Every city ordinance drafted in response to the FCC rules have certain commonalities regarding small cell facilities such as (1) they have to comply with FCC RF emissions regulations; (2) they have to have private property owner approval; and (3) size limitations to qualify as a “small cell facility”. They also have location regulations, design criteria, and application processing rules. Most important is that all ordinances have to comply with the law. Although they might use different language, most of them are the same as Thousand Oaks. For example, Mill Valley’s ordinance says that small cell facilities in residential areas are prohibited, however, it allows them in residential areas under an exception process if denial would violate federal or state law. Thousand Oaks’ ordinance says that residential areas are “non-preferred locations” and that small cell facilities cannot go into non-preferred locations unless it is proven that another location is not feasible.
Shouldn’t the City rescind the City ordinance and wait until the 9th Circuit Court of Appeal decides the lawsuits? What’s the rush?
Actually, cities across the country are having to adopt ordinances quickly in order to comply with these new rules and – more importantly – to try to protect local control as much as possible.
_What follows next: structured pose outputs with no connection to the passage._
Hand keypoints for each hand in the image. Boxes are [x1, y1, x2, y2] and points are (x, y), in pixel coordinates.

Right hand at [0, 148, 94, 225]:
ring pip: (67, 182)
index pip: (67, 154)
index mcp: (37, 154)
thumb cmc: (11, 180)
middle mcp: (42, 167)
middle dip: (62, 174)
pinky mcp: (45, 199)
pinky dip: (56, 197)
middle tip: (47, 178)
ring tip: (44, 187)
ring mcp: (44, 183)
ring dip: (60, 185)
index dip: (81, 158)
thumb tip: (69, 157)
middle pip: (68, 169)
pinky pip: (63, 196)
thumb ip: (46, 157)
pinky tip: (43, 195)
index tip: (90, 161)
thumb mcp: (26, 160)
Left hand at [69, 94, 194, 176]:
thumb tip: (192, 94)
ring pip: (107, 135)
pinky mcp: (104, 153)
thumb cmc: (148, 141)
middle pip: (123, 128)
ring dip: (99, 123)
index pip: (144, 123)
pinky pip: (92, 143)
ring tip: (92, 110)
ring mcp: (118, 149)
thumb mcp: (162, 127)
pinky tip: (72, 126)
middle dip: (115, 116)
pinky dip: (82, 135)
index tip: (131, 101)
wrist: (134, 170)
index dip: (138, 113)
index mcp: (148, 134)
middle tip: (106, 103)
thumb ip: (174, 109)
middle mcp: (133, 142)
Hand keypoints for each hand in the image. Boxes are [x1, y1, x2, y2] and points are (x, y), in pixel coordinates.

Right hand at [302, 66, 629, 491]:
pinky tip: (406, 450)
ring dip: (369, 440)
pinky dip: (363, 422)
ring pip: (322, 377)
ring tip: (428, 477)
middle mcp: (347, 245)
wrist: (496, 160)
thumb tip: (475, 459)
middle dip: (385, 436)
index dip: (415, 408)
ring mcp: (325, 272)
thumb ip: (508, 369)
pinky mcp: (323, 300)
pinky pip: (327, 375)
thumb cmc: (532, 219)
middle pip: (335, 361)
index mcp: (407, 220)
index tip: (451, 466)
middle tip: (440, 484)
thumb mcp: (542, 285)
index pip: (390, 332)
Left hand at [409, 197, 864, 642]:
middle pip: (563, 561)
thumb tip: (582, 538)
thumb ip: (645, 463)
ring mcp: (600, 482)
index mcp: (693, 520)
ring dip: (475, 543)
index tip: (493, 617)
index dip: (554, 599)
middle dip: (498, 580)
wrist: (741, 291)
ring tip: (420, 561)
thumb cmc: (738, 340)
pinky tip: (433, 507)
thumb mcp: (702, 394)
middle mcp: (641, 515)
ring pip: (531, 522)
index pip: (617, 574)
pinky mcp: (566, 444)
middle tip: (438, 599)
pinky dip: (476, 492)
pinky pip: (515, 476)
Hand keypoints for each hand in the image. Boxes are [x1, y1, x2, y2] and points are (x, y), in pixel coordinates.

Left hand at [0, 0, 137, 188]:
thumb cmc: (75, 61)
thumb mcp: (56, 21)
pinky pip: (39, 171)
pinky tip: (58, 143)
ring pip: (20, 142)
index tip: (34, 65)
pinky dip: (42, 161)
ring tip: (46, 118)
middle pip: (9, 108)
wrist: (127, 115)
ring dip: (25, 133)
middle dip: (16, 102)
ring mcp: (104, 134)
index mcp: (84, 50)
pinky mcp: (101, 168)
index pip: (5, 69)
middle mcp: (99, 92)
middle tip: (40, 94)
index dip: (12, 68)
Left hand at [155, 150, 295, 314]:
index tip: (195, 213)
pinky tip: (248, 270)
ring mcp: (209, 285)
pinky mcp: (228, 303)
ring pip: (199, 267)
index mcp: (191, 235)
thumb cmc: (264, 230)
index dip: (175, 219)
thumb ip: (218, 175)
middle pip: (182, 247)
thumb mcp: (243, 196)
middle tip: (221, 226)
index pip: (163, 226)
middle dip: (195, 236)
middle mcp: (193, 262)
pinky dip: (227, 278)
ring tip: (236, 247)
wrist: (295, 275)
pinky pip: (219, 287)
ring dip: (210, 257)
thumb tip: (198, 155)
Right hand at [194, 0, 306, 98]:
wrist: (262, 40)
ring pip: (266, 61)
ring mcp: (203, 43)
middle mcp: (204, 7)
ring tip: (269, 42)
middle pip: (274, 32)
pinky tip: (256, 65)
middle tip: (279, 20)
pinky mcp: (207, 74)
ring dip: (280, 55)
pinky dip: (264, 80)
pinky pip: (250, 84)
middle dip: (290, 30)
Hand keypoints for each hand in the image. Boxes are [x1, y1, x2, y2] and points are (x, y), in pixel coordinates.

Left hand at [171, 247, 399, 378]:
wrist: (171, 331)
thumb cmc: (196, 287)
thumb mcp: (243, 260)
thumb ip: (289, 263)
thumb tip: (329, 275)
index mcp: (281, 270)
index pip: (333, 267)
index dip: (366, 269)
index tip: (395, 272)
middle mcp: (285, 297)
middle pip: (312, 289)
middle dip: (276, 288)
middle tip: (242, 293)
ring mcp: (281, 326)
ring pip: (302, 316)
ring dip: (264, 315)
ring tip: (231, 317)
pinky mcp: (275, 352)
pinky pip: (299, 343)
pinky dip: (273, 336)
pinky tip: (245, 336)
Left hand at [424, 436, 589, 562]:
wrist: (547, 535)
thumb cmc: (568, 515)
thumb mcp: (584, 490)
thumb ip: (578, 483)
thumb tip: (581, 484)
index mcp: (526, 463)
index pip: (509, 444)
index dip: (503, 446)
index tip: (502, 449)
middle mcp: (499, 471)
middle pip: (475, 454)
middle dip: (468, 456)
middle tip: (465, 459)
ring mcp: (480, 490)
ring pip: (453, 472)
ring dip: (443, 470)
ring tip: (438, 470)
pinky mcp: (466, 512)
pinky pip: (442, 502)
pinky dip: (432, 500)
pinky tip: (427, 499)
The City’s ordinance adopted on March 5th does just that. The ordinance complies with FCC rules, however, it also sets forth design criteria, location preferences, and facility permit conditions. If the City had not adopted an ordinance, it could not require wireless companies to comply with design criteria, location conditions, and permit conditions.
Why can’t the City adopt an ordinance prohibiting 5G?
Under the California Constitution (Cal. Const., art. XI, Sec 7), cities can make and enforce laws that are not in conflict with general laws. General laws are laws that apply statewide or country-wide. City ordinances that conflict with state or federal laws are not valid or binding. For example, the City cannot adopt an ordinance regarding DUIs – ie from a Blood Alcohol level of .08 to .05, because it conflicts with State law that sets the limit at .08. Similarly, the City cannot adopt an ordinance that sets a different federal tax rate for residents who earn more than $50,000.00 because the federal tax rate is set forth in IRS rules. Here, the 1996 Federal Telecommunications Act prohibits cities from adopting ordinances that prohibit or have the effect of prohibiting the provision of telecommunications services. Therefore, no city in the country can adopt an ordinance prohibiting 5G because it would conflict with the Federal Telecommunications Act.
Why don’t we restrict residential 5G placement like some other cities?
Thousand Oaks’ policy takes a more direct approach by defining preferred locations, with residential at the bottom of the list.
While it may appear that some other cities fully prohibit residential placement by not including residential in their preferred locations, you will generally find disclaimers that loosen these restrictions if “in violation of state or federal law.”